§ **Document segment**:
◇ ◇ ◇ ◇ ◇ ◇ ◇

# sorry, this is a long post but I need help :(



## c0nfus3d (Jul 14, 2009)

My husband and I have so many issues, I don't even know where to start. Separately, we each have our own problems; I am extremely depressed and tend to have issues with anxiety. He has struggles with anger and aggression along with memory problems. I feel like the way we fight only exacerbates my depression and I'm not sure if our marriage is the best thing for me anymore.

Stupid thing is, I married him knowing we had all of these problems. I loved him and I still do. I just don't know if I can keep doing it. Since I am so depressed, I see a number of professionals on a regular basis. Three of these professionals have either called or talked to me in person about their concerns with how my husband treats me. They say that he is emotionally and verbally abusive. Of course, my husband disagrees. My biggest problem is that I always have to justify myself to him. If I have an opinion, idea, or feeling that differs his, he sees it as some sort of attack on him and starts to attack me. He also doesn't understand why I can't just snap out of being depressed as so many other people have it far worse than me. Often, our arguments lead to him screaming at me and me running around the house to try to get away from him. They have also ended with me self-injuring although most recently, I'll cry and then find a place in my house to hide. My husband struggles with giving me a break during our "discussions" and wants to fix things right then and there. He also doesn't understand how I wanted to marry him when things were much worse (i.e. our fights leading to him breaking things, me self-injuring) and now that things are better (him talking aggressively until I run and hide) I'm doubtful.

◇ ◇ ◇ ◇ ◇ ◇ ◇

§ **Work to complete**:
1. From the forum post about marriage trouble, extract the passage from "## c0nfus3d (Jul" to "for me anymore.".
2. Render this sentence from the forum post about marriage trouble in Spanish: "Three of these professionals have either called or talked to me in person about their concerns with how my husband treats me."
3. Carry on writing the forum post about marriage trouble, picking up after its final sentence.

§ **Dataset excerpts**:
◇ ◇ ◇ ◇ ◇ ◇ ◇

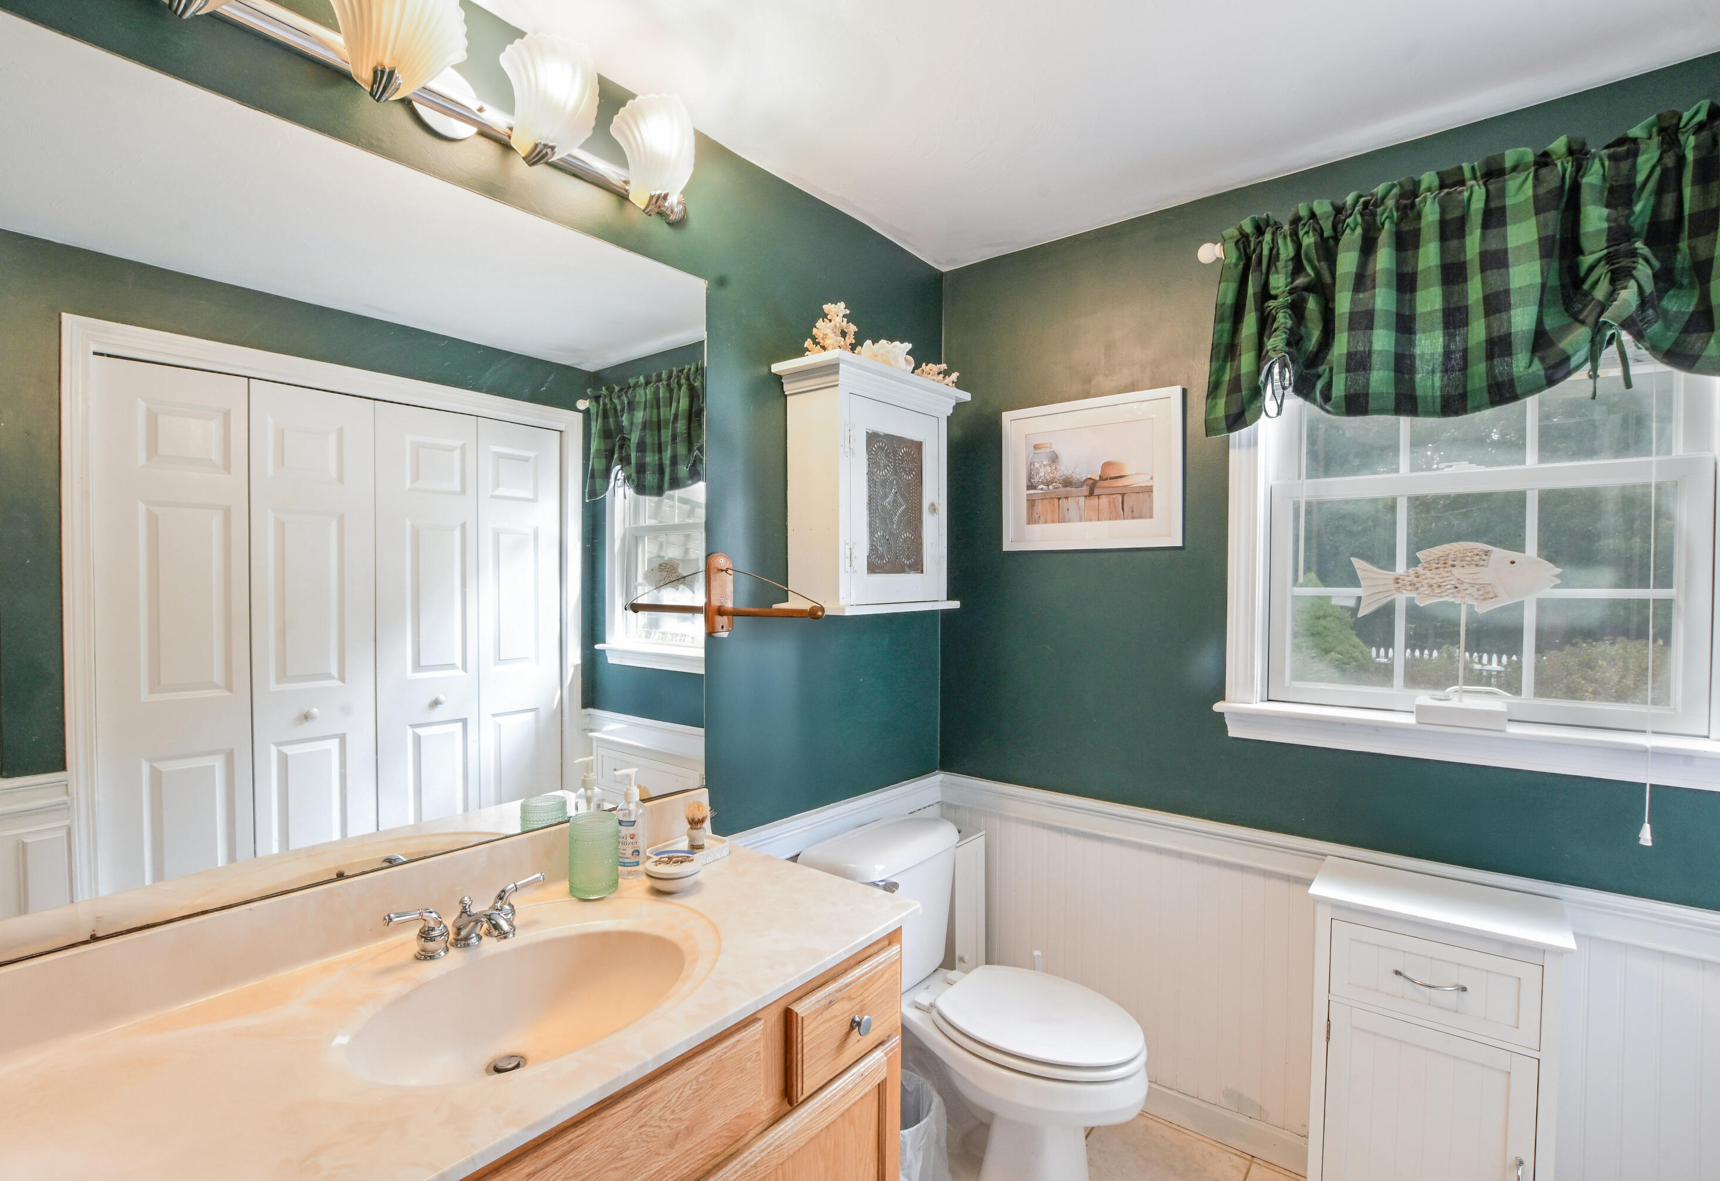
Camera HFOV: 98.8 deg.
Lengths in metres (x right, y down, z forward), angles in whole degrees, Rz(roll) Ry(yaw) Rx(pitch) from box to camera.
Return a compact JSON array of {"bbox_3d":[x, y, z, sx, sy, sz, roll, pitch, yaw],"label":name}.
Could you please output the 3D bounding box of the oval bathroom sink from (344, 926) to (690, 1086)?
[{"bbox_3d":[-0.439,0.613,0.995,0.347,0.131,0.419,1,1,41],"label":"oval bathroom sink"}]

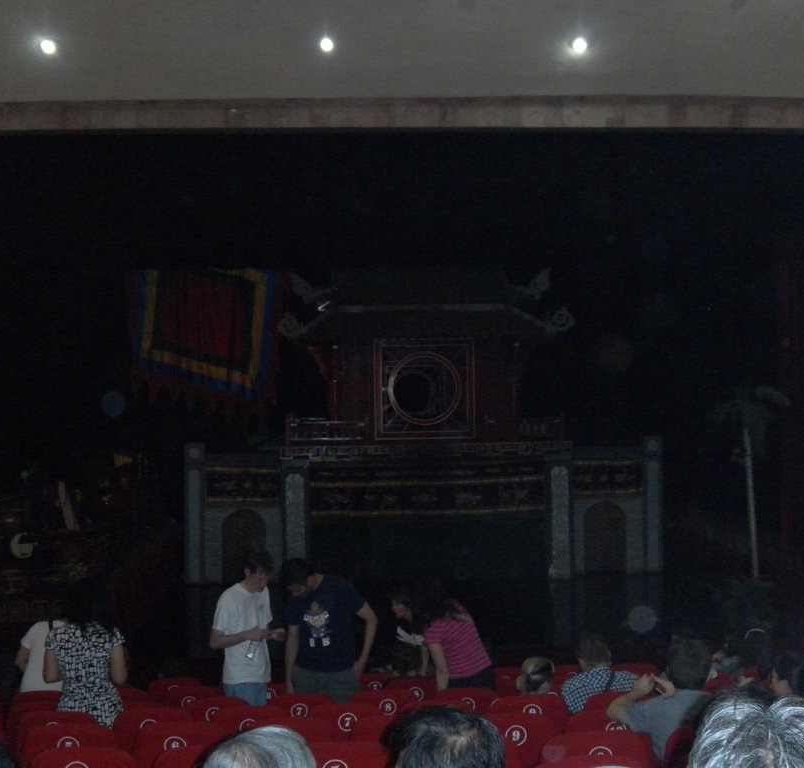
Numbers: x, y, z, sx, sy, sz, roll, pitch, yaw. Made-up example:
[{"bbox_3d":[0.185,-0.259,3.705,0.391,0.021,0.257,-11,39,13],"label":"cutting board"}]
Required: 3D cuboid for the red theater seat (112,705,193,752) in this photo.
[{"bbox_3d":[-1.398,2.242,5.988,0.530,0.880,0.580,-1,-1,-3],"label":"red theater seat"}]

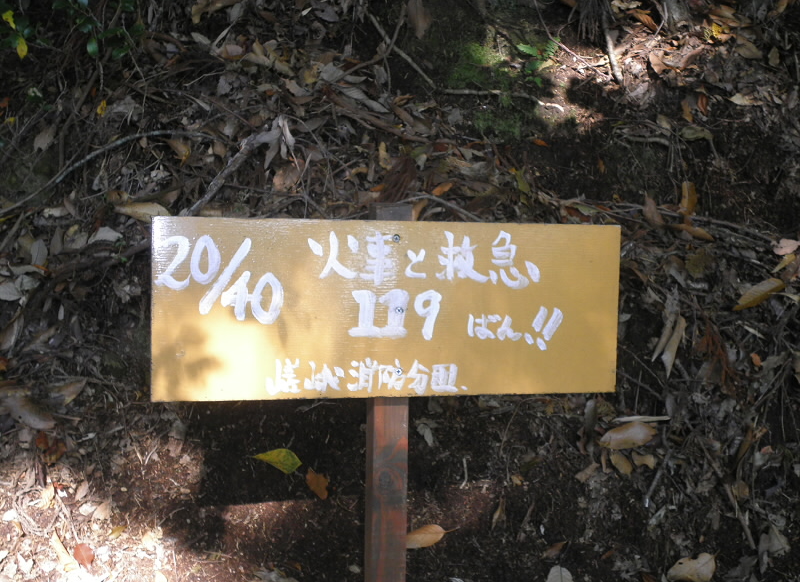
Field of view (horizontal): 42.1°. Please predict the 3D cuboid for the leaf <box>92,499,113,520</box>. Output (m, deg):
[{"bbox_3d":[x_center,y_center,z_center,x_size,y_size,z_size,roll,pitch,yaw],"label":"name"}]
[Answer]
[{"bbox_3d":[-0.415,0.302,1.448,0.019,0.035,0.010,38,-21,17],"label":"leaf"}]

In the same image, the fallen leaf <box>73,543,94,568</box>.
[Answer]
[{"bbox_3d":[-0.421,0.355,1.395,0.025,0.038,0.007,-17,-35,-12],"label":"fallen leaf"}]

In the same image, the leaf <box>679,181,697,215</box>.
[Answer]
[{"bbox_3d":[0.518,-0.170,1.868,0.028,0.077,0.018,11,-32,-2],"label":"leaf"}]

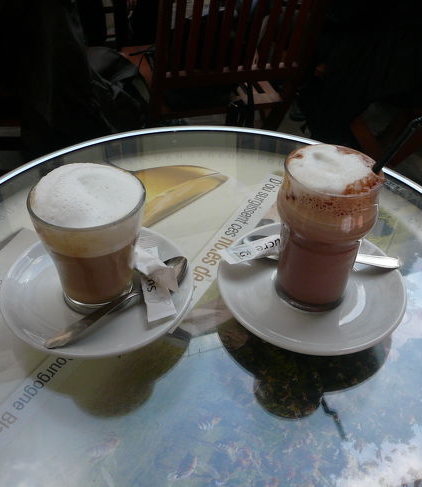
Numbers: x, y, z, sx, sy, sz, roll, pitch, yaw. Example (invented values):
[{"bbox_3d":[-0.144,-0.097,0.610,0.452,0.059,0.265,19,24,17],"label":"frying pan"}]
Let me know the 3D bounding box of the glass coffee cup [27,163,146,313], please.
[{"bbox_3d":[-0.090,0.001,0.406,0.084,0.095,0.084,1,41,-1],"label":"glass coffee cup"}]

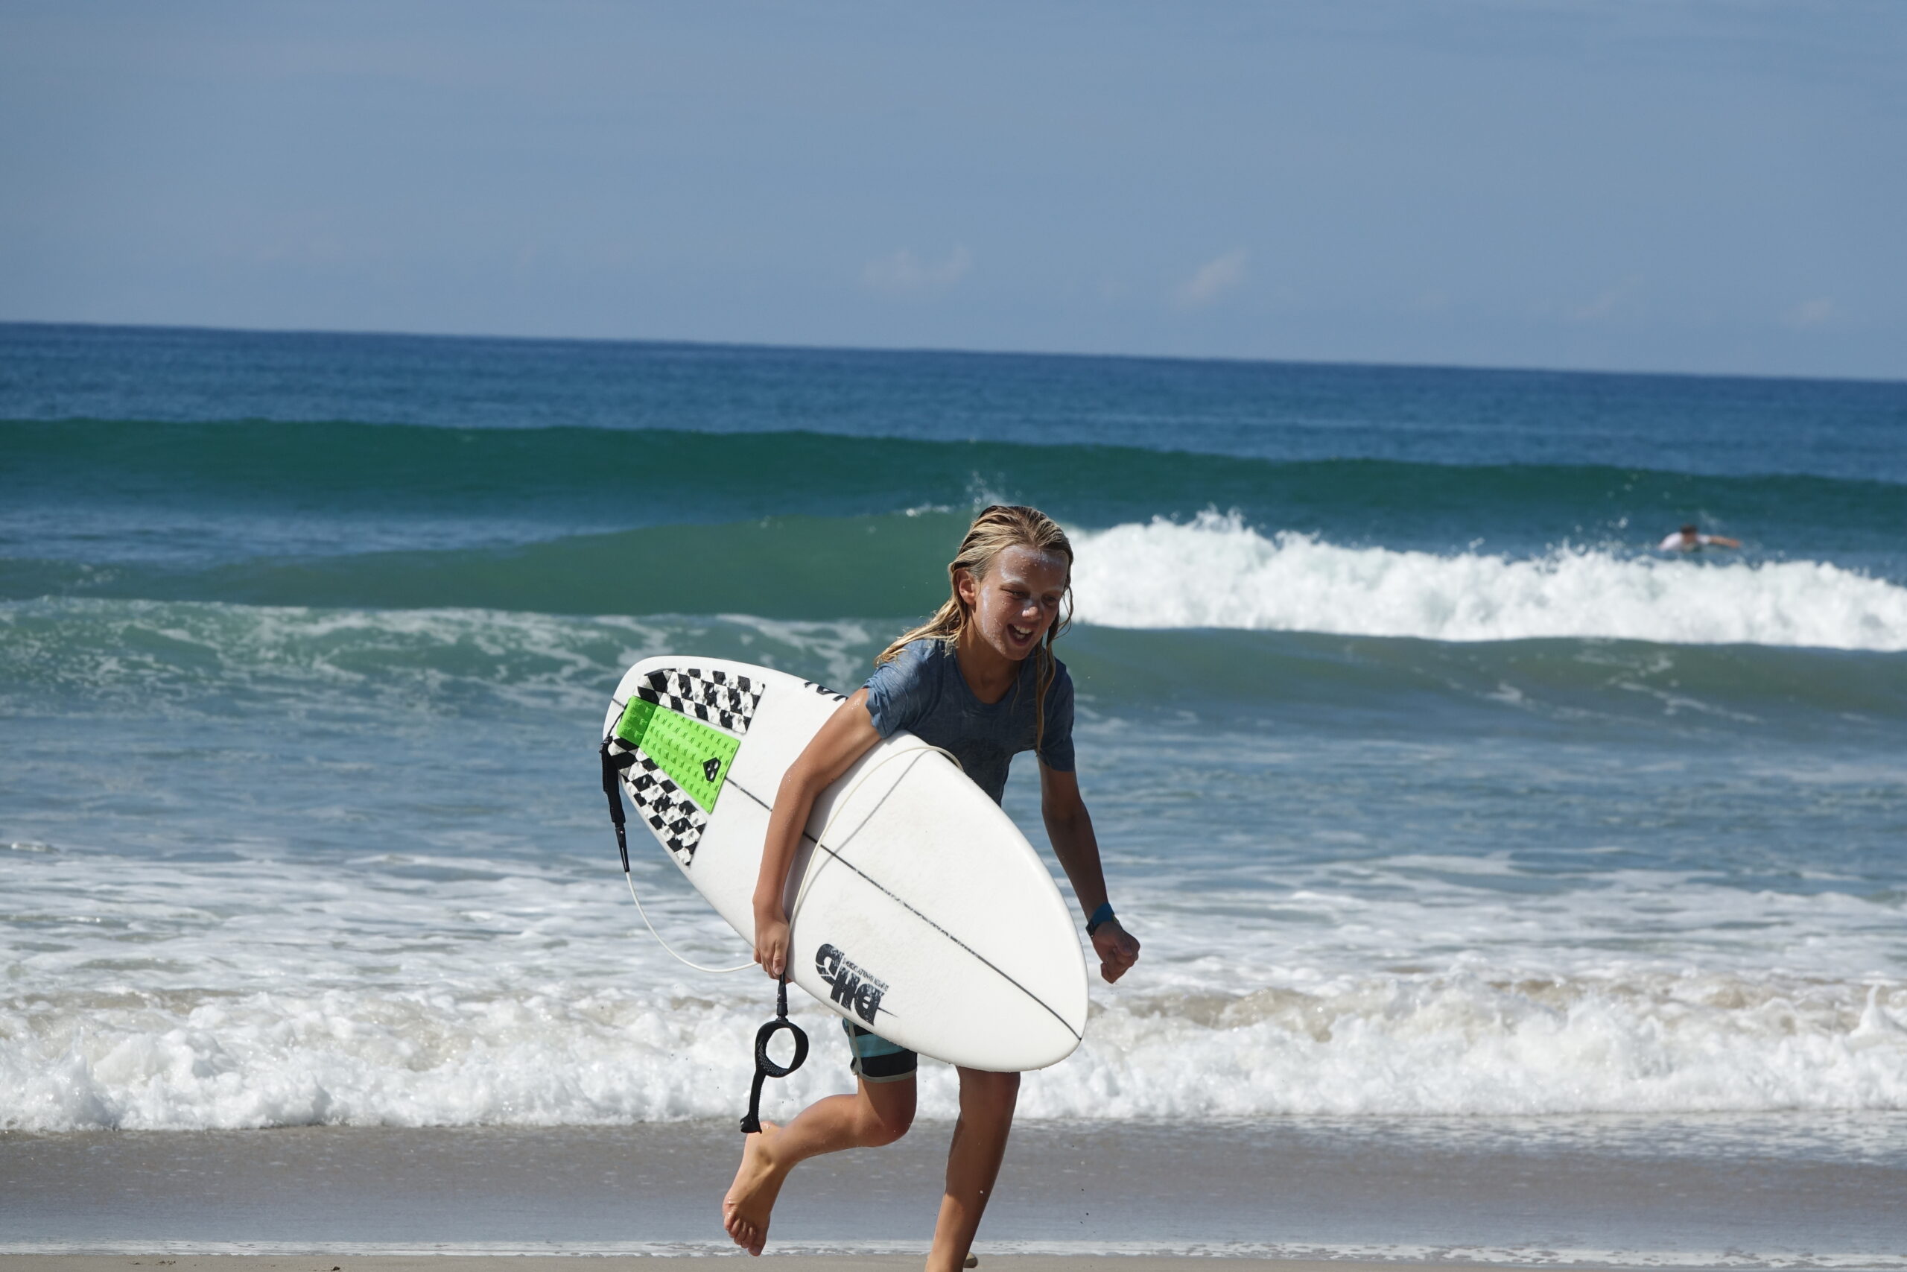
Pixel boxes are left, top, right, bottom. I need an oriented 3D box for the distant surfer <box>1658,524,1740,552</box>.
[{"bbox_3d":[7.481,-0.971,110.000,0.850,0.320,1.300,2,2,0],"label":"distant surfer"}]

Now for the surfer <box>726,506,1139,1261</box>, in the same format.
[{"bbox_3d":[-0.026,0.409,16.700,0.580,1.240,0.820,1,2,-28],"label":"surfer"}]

◇ ◇ ◇ ◇ ◇ ◇ ◇

§ **Task-by-task outputs**:
1.
## c0nfus3d (Jul 14, 2009)

My husband and I have so many issues, I don't even know where to start. Separately, we each have our own problems; I am extremely depressed and tend to have issues with anxiety. He has struggles with anger and aggression along with memory problems. I feel like the way we fight only exacerbates my depression and I'm not sure if our marriage is the best thing for me anymore.

2. Tres de estos profesionales me han llamado o han hablado conmigo en persona sobre su preocupación por cómo me trata mi esposo.

3.
We've only been married for 2 years but we have been dealing with problems for 5-6. I'm pretty sure I can't go on doing this yet I feel so guilty doubting our relationship... I just don't know what to do. He's come with me to some of my individual sessions and we've even gone to couples sessions together... he just has a difficult time following through with what's discussed. I feel like I've made a decision, a promise and that I should do what it takes to stick it through. I'm used to putting other people's happiness in front of my own. There is just a small part of me that isn't so sure if this is what I should keep doing....

I'm sorry this post is so long, any advice would be appreciated.


----------



## swedish (Mar 6, 2008)

c0nfus3d said:


> Three of these professionals have either called or talked to me in person about their concerns with how my husband treats me. They say that he is emotionally and verbally abusive.


If 3 professionals are concerned, you should be too.


c0nfus3d said:


> Of course, my husband disagrees.


Of course he does.

Bottom line is you need to work on healing yourself and even with several professionals involved, I don't see how you will begin to feel good while living with an abusive husband. Or at best, it will be temporary until he flares up again.

I think you should separate from him for a while, if you have somewhere to go, and work on your issues on your own. That will give you some clarity on what to do as far as your marriage is concerned. While you are in the thick of it with him, this will be hard to do.


----------



## dixie (Jul 7, 2009)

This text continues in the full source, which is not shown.